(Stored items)
====

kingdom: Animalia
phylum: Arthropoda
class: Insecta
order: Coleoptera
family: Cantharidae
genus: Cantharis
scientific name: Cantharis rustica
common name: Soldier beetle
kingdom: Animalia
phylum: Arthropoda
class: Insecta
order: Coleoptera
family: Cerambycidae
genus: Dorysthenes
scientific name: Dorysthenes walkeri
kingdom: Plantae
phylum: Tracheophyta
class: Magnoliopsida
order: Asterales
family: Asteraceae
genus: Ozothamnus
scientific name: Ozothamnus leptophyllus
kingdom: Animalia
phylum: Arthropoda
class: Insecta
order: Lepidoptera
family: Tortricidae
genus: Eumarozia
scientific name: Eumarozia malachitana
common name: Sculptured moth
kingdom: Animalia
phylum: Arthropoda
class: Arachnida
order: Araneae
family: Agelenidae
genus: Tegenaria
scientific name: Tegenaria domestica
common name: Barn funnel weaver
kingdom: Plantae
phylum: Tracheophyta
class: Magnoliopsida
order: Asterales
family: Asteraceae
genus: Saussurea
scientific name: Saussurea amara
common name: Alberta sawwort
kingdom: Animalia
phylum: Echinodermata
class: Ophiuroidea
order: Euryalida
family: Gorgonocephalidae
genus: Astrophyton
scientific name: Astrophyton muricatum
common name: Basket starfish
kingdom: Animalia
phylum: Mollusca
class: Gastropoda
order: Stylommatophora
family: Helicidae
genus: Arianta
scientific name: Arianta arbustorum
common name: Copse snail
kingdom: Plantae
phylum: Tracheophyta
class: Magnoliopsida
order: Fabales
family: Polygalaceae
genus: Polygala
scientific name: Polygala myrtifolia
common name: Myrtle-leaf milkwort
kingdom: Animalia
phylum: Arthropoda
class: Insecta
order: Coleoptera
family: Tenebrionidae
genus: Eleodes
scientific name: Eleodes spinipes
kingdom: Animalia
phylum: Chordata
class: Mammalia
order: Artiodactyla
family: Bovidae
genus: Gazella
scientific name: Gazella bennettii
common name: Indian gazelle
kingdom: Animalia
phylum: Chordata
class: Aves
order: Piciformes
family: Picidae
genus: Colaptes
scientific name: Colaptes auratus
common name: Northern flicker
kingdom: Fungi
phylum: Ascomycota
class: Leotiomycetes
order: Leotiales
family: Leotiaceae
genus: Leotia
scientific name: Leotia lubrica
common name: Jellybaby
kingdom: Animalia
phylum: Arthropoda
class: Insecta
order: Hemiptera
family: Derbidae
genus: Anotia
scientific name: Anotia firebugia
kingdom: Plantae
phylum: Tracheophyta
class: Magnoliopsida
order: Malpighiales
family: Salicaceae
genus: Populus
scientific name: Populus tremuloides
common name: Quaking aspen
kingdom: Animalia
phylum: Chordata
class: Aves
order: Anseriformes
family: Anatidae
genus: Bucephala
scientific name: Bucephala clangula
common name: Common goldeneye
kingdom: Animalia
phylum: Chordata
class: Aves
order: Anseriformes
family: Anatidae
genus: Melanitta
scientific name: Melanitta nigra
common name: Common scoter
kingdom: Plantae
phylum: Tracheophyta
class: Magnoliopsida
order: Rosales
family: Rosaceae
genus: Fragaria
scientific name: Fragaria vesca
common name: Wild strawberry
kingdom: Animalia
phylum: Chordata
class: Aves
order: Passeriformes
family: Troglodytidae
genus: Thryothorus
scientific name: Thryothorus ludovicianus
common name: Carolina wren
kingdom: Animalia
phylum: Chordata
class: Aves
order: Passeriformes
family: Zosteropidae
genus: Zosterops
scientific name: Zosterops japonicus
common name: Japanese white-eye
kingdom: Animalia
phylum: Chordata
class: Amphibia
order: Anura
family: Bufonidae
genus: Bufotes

====

■ Instructions for the task: Reproduce every line of the stored items above without any changes.

■ Output for this task:
kingdom: Animalia
phylum: Arthropoda
class: Insecta
order: Coleoptera
family: Cantharidae
genus: Cantharis
scientific name: Cantharis rustica
common name: Soldier beetle
kingdom: Animalia
phylum: Arthropoda
class: Insecta
order: Coleoptera
family: Cerambycidae
genus: Dorysthenes
scientific name: Dorysthenes walkeri
kingdom: Plantae
phylum: Tracheophyta
class: Magnoliopsida
order: Asterales
family: Asteraceae
genus: Ozothamnus
scientific name: Ozothamnus leptophyllus
kingdom: Animalia
phylum: Arthropoda
class: Insecta
order: Lepidoptera
family: Tortricidae
genus: Eumarozia
scientific name: Eumarozia malachitana
common name: Sculptured moth
kingdom: Animalia
phylum: Arthropoda
class: Arachnida
order: Araneae
family: Agelenidae
genus: Tegenaria
scientific name: Tegenaria domestica
common name: Barn funnel weaver
kingdom: Plantae
phylum: Tracheophyta
class: Magnoliopsida
order: Asterales
family: Asteraceae
genus: Saussurea
scientific name: Saussurea amara
common name: Alberta sawwort
kingdom: Animalia
phylum: Echinodermata
class: Ophiuroidea
order: Euryalida
family: Gorgonocephalidae
genus: Astrophyton
scientific name: Astrophyton muricatum
common name: Basket starfish
kingdom: Animalia
phylum: Mollusca
class: Gastropoda
order: Stylommatophora
family: Helicidae
genus: Arianta
scientific name: Arianta arbustorum
common name: Copse snail
kingdom: Plantae
phylum: Tracheophyta
class: Magnoliopsida
order: Fabales
family: Polygalaceae
genus: Polygala
scientific name: Polygala myrtifolia
common name: Myrtle-leaf milkwort
kingdom: Animalia
phylum: Arthropoda
class: Insecta
order: Coleoptera
family: Tenebrionidae
genus: Eleodes
scientific name: Eleodes spinipes
kingdom: Animalia
phylum: Chordata
class: Mammalia
order: Artiodactyla
family: Bovidae
genus: Gazella
scientific name: Gazella bennettii
common name: Indian gazelle
kingdom: Animalia
phylum: Chordata
class: Aves
order: Piciformes
family: Picidae
genus: Colaptes
scientific name: Colaptes auratus
common name: Northern flicker
kingdom: Fungi
phylum: Ascomycota
class: Leotiomycetes
order: Leotiales
family: Leotiaceae
genus: Leotia
scientific name: Leotia lubrica
common name: Jellybaby
kingdom: Animalia
phylum: Arthropoda
class: Insecta
order: Hemiptera
family: Derbidae
genus: Anotia
scientific name: Anotia firebugia
kingdom: Plantae
phylum: Tracheophyta
class: Magnoliopsida
order: Malpighiales
family: Salicaceae
genus: Populus
scientific name: Populus tremuloides
common name: Quaking aspen
kingdom: Animalia
phylum: Chordata
class: Aves
order: Anseriformes
family: Anatidae
genus: Bucephala
scientific name: Bucephala clangula
common name: Common goldeneye
kingdom: Animalia
phylum: Chordata
class: Aves
order: Anseriformes
family: Anatidae
genus: Melanitta
scientific name: Melanitta nigra
common name: Common scoter
kingdom: Plantae
phylum: Tracheophyta
class: Magnoliopsida
order: Rosales
family: Rosaceae
genus: Fragaria
scientific name: Fragaria vesca
common name: Wild strawberry
kingdom: Animalia
phylum: Chordata
class: Aves
order: Passeriformes
family: Troglodytidae
genus: Thryothorus
scientific name: Thryothorus ludovicianus
common name: Carolina wren
kingdom: Animalia
phylum: Chordata
class: Aves
order: Passeriformes
family: Zosteropidae
genus: Zosterops
scientific name: Zosterops japonicus
common name: Japanese white-eye
kingdom: Animalia
phylum: Chordata
class: Amphibia
order: Anura
family: Bufonidae
genus: Bufotes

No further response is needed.